The silence in Oberst Nicolai's office wasn't absence—it was weight. It filled the air between them like a heavy fog, pressing down on Jake, forcing him to breathe slower, think clearer, decide. The offer sat there, invisible but crushing: hand over Malinovsky to the German Empire. Betray the revolution to save one woman.
Jake's modern mind recoiled in horror. No. The word came raw, instinctive, absolute. This wasn't strategy—it was sacrilege. To trade a Bolshevik, even a false one, to an imperial power was betrayal on a level that felt cosmic. It broke not just oaths but the laws of cause and consequence. It was the final line, the point beyond which he stopped being a man and became something else.
But the resistance inside him didn't last long. The cold, analytical mind of Koba began its work. Panic receded. Logic took over. Koba broke the dilemma into parts, stripping away the moral noise until only the variables remained.

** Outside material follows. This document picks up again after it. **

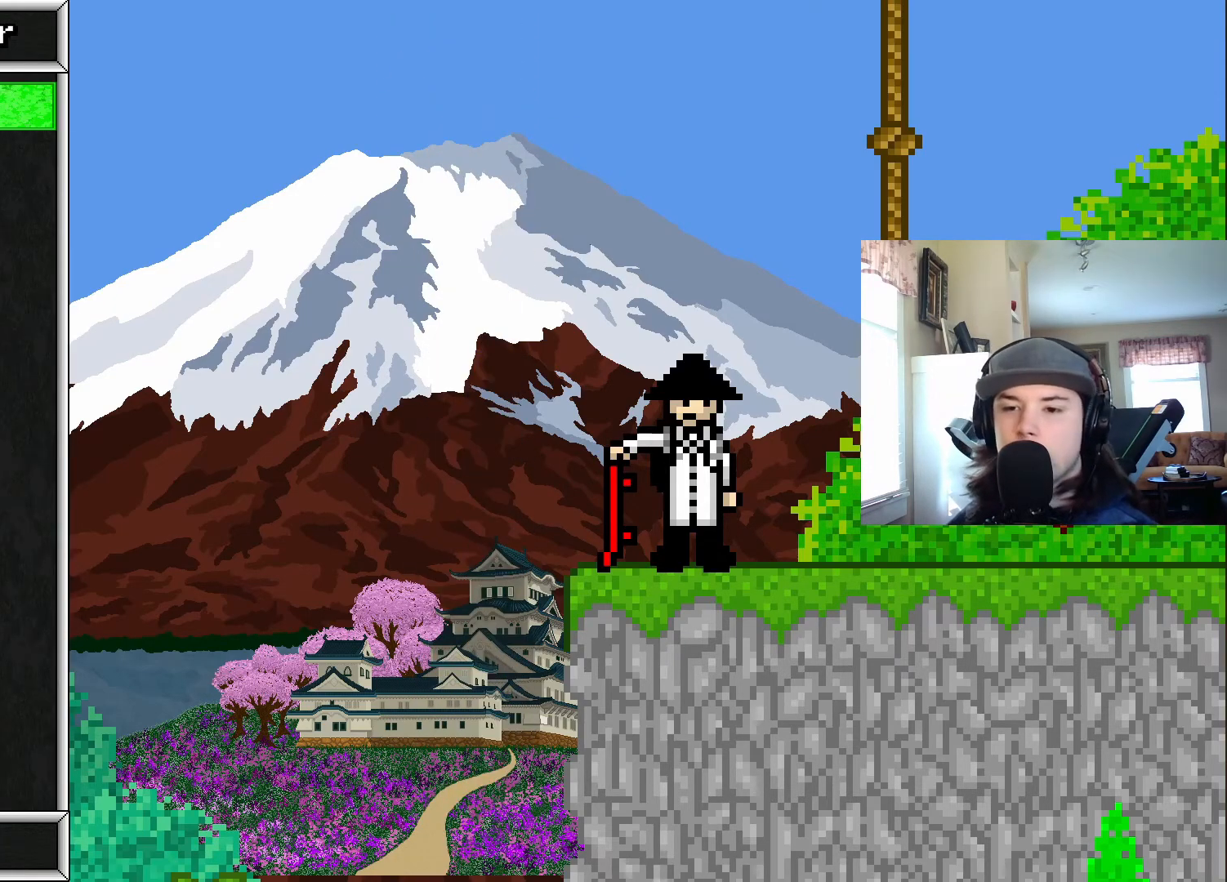
{"buttons": [], "events": [[300, "CIRCLE", "down"], [417, "CIRCLE", "up"]]}
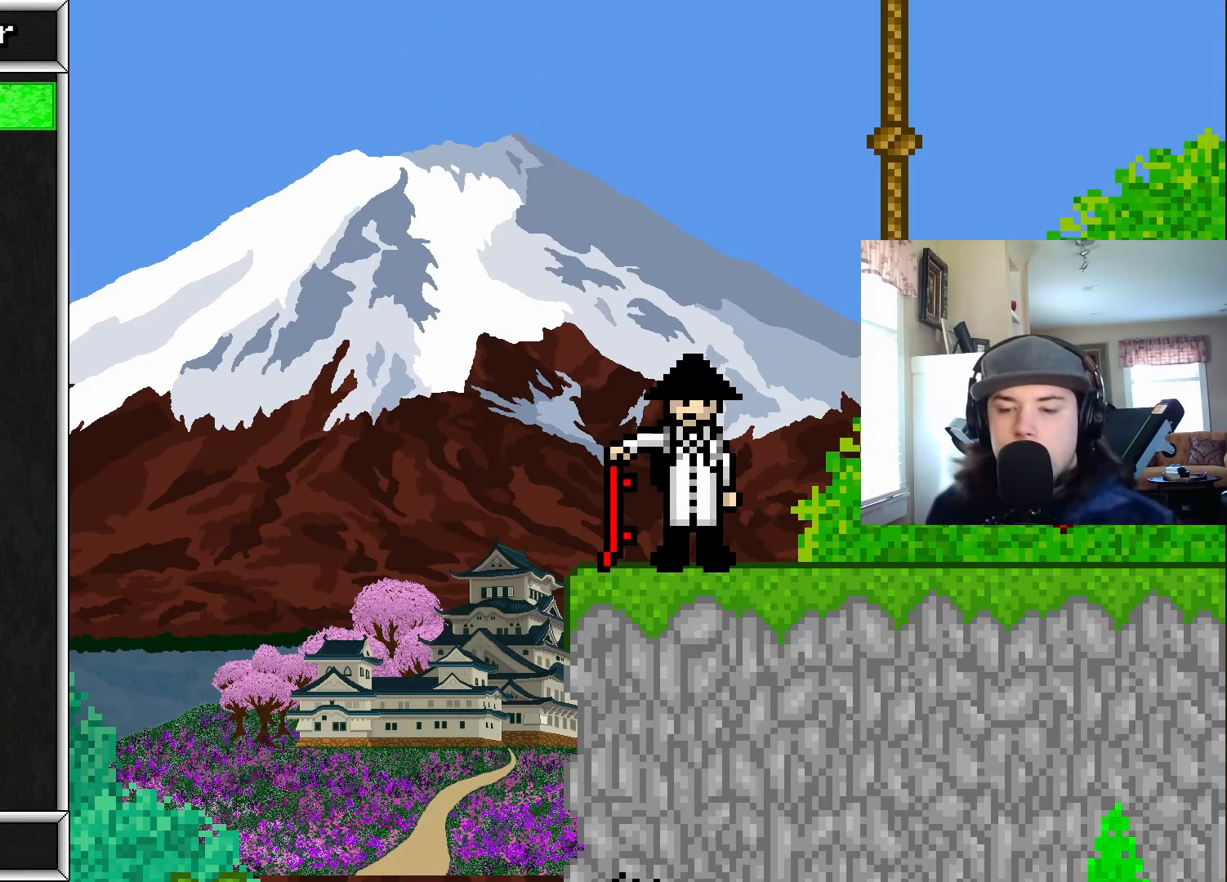
{"buttons": [], "events": [[300, "DPAD_UP", "down"], [417, "DPAD_UP", "up"]]}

The asset: Roman Malinovsky. Once a revolutionary hero, now a confirmed traitor. A man already lost to corruption. To give him up was not betrayal—it was redistribution. One master traded for another. The act didn't change his essence; it only redirected his use.
The leverage: this was the real prize. If Koba handed Malinovsky to Nicolai, he would own the secret. He would be the only person alive who knew that the Bolsheviks' shining deputy in the Duma was no longer working for the Tsar, but for Germany. That knowledge would give him permanent power—a lever over Malinovsky, over Nicolai, even over Lenin himself. The Germans would need to protect him to protect their new agent. His own Party would continue to praise a man already compromised, blind to who held the knife.
The outcome: Kato's freedom. That was the end of every calculation, the only result that mattered. Every other cost could be paid. Every sin could be justified.
This was the Gospel of the Wolf in its purest form: the world was a machine made of flesh and power, and to shape it, you had to be willing to break its parts.
The internal war lasted seconds. When it ended, something inside Jake died quietly. His last moral defense gave way to the crushing logic of Koba's will.
He met Nicolai's eyes. The air between them was taut, stretched thin as wire.
"I accept your terms," Koba said.
The words came calm and even. They tasted like ash.
Nicolai's gaze sharpened, then softened with a glint of respect. He had found what he was testing for—not a fanatic, but a professional. A man who understood the true cost of power.
"Excellent," Nicolai said. His tone was brisk, military. "I'm glad we understand one another."
He opened a drawer and drew out a thin manila file, sliding it across the desk. "Your advance payment."
Koba opened it. Inside was a photograph: a middle-aged man with a tired face and rimmed spectacles, smoking nervously. Beneath it, a typed sheet. Viktor Artamonov. Cultural attaché, Russian Embassy. Real title: Colonel, Okhrana Section IV. Malinovsky's handler. The file contained his habits, contacts, and a map marked with their next meeting point.
"Three days between meetings," Nicolai said. "Next one is in two days, four o'clock. Café Adler, Charlottenburg. Quiet. Few witnesses." He tapped the map. "At four-oh-five, my men will stage a diversion nearby. You'll have five minutes to extract the targets."
Koba studied the page, already replaying the plan in his mind—routes, exits, contingencies. The efficiency of it all was terrifying.
"And the objective?" he asked. "Just Malinovsky?"
Nicolai's mouth curved slightly. "He's the priority. But if you can take the handler as well… all the better. I leave that to your discretion."
Koba nodded and closed the file. "You'll be notified when it's done."
The meeting was over. He stood and left without looking back.
The polished corridors swallowed his footsteps. He felt hollow, weightless, emptied out. Whatever humanity was left in him had been filed away with the papers on Nicolai's desk.
Outside, Berlin's gray light hit his face. The air felt colder than it had an hour ago. Across the street, Murat waited by a statue, pacing, anxious. When he saw Koba, he hurried over.
"What happened?" he whispered. "Did you get what we needed?"
Koba handed him the photograph. "We have a new target," he said flatly. "Not just Malinovsky. His Okhrana handler too."
Murat stared at the photo, then back at Koba. "And after that? The rendezvous? Which safe house?"
Koba looked at him, eyes empty, voice calm. "Not a revolutionary safe house. There is none." He paused, each word deliberate.
"We take them to the German Ministry of War."
Murat froze. The sound of Berlin's distant traffic filled the silence. And between them, the ghost of something sacred—the cause, the brotherhood—shattered beyond repair.